(What you have to do)
Reproduce the full listing exactly.

(Data for this task)
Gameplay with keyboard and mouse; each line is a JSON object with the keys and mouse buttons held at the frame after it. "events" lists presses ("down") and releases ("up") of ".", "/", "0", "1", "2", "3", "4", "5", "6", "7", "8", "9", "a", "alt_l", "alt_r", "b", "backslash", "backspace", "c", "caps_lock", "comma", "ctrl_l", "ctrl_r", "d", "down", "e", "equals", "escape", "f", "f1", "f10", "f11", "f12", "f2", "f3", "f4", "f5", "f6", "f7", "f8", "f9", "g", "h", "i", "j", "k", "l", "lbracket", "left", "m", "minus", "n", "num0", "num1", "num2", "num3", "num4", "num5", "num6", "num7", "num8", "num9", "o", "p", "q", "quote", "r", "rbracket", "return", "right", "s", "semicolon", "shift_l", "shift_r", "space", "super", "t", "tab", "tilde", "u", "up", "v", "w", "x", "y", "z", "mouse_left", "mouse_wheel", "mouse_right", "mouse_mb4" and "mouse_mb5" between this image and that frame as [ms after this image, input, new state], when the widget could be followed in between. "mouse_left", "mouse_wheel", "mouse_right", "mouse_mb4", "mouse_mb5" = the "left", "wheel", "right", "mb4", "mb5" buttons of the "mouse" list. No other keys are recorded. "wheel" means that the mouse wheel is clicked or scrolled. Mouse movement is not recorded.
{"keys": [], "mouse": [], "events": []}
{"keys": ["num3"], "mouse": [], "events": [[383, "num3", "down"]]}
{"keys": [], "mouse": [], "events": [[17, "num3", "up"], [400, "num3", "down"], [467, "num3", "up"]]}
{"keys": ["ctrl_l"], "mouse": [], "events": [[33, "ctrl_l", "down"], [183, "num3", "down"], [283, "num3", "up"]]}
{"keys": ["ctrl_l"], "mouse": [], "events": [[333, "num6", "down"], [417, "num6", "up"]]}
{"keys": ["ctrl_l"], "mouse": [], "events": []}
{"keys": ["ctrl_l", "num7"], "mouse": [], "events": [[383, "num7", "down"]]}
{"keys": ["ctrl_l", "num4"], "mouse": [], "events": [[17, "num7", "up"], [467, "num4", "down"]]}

(Exercise solution)
Gameplay with keyboard and mouse; each line is a JSON object with the keys and mouse buttons held at the frame after it. "events" lists presses ("down") and releases ("up") of ".", "/", "0", "1", "2", "3", "4", "5", "6", "7", "8", "9", "a", "alt_l", "alt_r", "b", "backslash", "backspace", "c", "caps_lock", "comma", "ctrl_l", "ctrl_r", "d", "down", "e", "equals", "escape", "f", "f1", "f10", "f11", "f12", "f2", "f3", "f4", "f5", "f6", "f7", "f8", "f9", "g", "h", "i", "j", "k", "l", "lbracket", "left", "m", "minus", "n", "num0", "num1", "num2", "num3", "num4", "num5", "num6", "num7", "num8", "num9", "o", "p", "q", "quote", "r", "rbracket", "return", "right", "s", "semicolon", "shift_l", "shift_r", "space", "super", "t", "tab", "tilde", "u", "up", "v", "w", "x", "y", "z", "mouse_left", "mouse_wheel", "mouse_right", "mouse_mb4" and "mouse_mb5" between this image and that frame as [ms after this image, input, new state], when the widget could be followed in between. "mouse_left", "mouse_wheel", "mouse_right", "mouse_mb4", "mouse_mb5" = the "left", "wheel", "right", "mb4", "mb5" buttons of the "mouse" list. No other keys are recorded. "wheel" means that the mouse wheel is clicked or scrolled. Mouse movement is not recorded.
{"keys": [], "mouse": [], "events": []}
{"keys": ["num3"], "mouse": [], "events": [[383, "num3", "down"]]}
{"keys": [], "mouse": [], "events": [[17, "num3", "up"], [400, "num3", "down"], [467, "num3", "up"]]}
{"keys": ["ctrl_l"], "mouse": [], "events": [[33, "ctrl_l", "down"], [183, "num3", "down"], [283, "num3", "up"]]}
{"keys": ["ctrl_l"], "mouse": [], "events": [[333, "num6", "down"], [417, "num6", "up"]]}
{"keys": ["ctrl_l"], "mouse": [], "events": []}
{"keys": ["ctrl_l", "num7"], "mouse": [], "events": [[383, "num7", "down"]]}
{"keys": ["ctrl_l", "num4"], "mouse": [], "events": [[17, "num7", "up"], [467, "num4", "down"]]}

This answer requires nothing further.